ACTION ITEM
Write out the line that holds "Nueva York). Ninguno" together with every line that follows it to the end of the material below, exactly. Omit the pictures.

━━━━━ INPUT ━━━━━

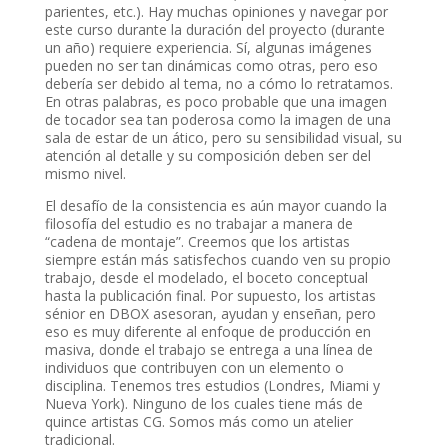
parientes, etc.). Hay muchas opiniones y navegar por
este curso durante la duración del proyecto (durante
un año) requiere experiencia. Sí, algunas imágenes
pueden no ser tan dinámicas como otras, pero eso
debería ser debido al tema, no a cómo lo retratamos.
En otras palabras, es poco probable que una imagen
de tocador sea tan poderosa como la imagen de una
sala de estar de un ático, pero su sensibilidad visual, su
atención al detalle y su composición deben ser del
mismo nivel.
El desafío de la consistencia es aún mayor cuando la
filosofía del estudio es no trabajar a manera de
“cadena de montaje”. Creemos que los artistas
siempre están más satisfechos cuando ven su propio
trabajo, desde el modelado, el boceto conceptual
hasta la publicación final. Por supuesto, los artistas
sénior en DBOX asesoran, ayudan y enseñan, pero
eso es muy diferente al enfoque de producción en
masiva, donde el trabajo se entrega a una línea de
individuos que contribuyen con un elemento o
disciplina. Tenemos tres estudios (Londres, Miami y
Nueva York). Ninguno de los cuales tiene más de
quince artistas CG. Somos más como un atelier
tradicional.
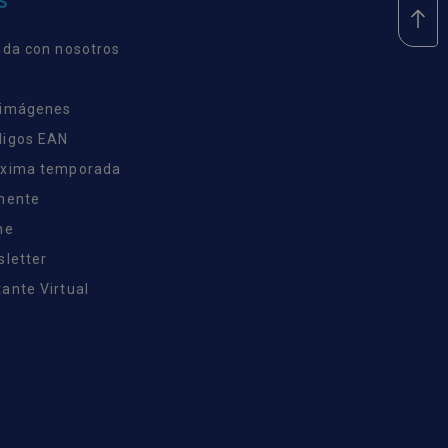
S
nda con nosotros
 imágenes
digos EAN
óxima temporada
inente
ne
sletter
ante Virtual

━━━━━

REPLY
Nueva York). Ninguno de los cuales tiene más de
quince artistas CG. Somos más como un atelier
tradicional.
S
nda con nosotros
 imágenes
digos EAN
óxima temporada
inente
ne
sletter
ante Virtual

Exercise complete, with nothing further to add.